Früher war Außenpolitik in Deutschland eine Geheimwissenschaft und wurde von den wenigen Auserlesenen in Seidenschuhen betrieben. Heute führt ein jeglicher seine Weisheit in Holzpantinen spazieren. Die alldeutschen Tobsuchtsausbrüche, in der Ära Kiderlen noch sporadisch, sind längst permanent geworden. Delirium als Prinzip – ein kostbares Rezept für auswärtige Politik!
Zugegeben, das alte Regime bedeutete keine Erziehung zur Verantwortlichkeit und hat auch dem Deutschen nicht gerade den Blick fürs Ganze auf den Weg gegeben. Aber wie sich jetzt unsere nationalistische Presse immer tiefer in Verhetzung und Verwilderung hineinarbeitet, das überbietet alle früheren Leistungen und wäre Gegenstand nicht politischer, sondern psychiatrischer Untersuchung, wenn dazu Zeit wäre, wenn nicht Deutschlands Lage so furchtbar wäre. In engstem Zusammenhang damit steht auch eine große innerpolitische Gefahr.

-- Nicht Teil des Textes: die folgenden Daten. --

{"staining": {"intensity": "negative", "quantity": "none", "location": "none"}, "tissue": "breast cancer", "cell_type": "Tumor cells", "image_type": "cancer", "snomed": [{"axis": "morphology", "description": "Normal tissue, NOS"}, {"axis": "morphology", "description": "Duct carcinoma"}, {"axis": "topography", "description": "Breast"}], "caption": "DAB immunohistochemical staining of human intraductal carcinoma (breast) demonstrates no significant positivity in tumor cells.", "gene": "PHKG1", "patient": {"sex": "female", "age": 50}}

Wenn, was schon jetzt als ziemlich feststehend betrachtet werden kann, die Konferenz von Spa Deutschland keine Erleichterung bringen wird, sondern nur die alten Forderungen in neuer Umrahmung, dann werden unsere reaktionären Parteien eine neue chauvinistische Glutwelle übers Land gehen lassen. Das deutsche Elend, das in erster Linie sie verschuldet haben, wird ihnen gut genug sein als Anlaß zu neuen agitatorischen Gesten. Die Parteien der Kriegsverlängerer und Kriegsgewinnler, die Einpeitscher des Revanchegedankens und Begönnerer des Kapp-Putsches werden die Republik, werden die demokratischen und sozialistischen Parteien verantwortlich machen für die Schläge auf den Magen, die das deutsche Volk von der Entente erhält. Sie haben der Demokratie die Verantwortung für den von ihnen verlorenen Krieg aufgebürdet, sie werden auch vor dieser neuen Verleumdung nicht zurückschrecken. Die Entfesselung des Nationalismus ist bisher noch immer das probateste Mittel geistbankerotter Elemente gewesen, sich die Herrschaft zu sichern. Und die »Sieger« vom 6. Juni brauchen neuen Wein in die alten Lügenschläuche! Es ist ihnen in den vergangenen drei Wochen nicht gelungen, auch nur eine leidlich mittelmäßige Idee zu produzieren. An Stelle der großen Wirtschaftsretter und erstklassigen Fachmänner erscheinen alltägliche Bureaukraten preußischer Schulung. Sie hätten schon Fachmänner; leider sind diese bei der gereizten Stimmung der Arbeiterschaft nicht ministrabel. Eher würden die Arbeiter alle Räder stillstehen lassen, als die Verwaltung der Wirtschaft in Händen dieser offenbaren Vertrauensleute des rabiatesten Industrieherrentums zu dulden. Die Reaktionäre haben also sehr viel zu vertuschen. Wie man sie kennt, werden sie nicht zögern, in Deklamationen wider die »schlechte« Republik und die »korrupte« Demokratie wahre Orgien zu feiern und die Mittel- und Linksparteien zu Sündenböcken zu machen.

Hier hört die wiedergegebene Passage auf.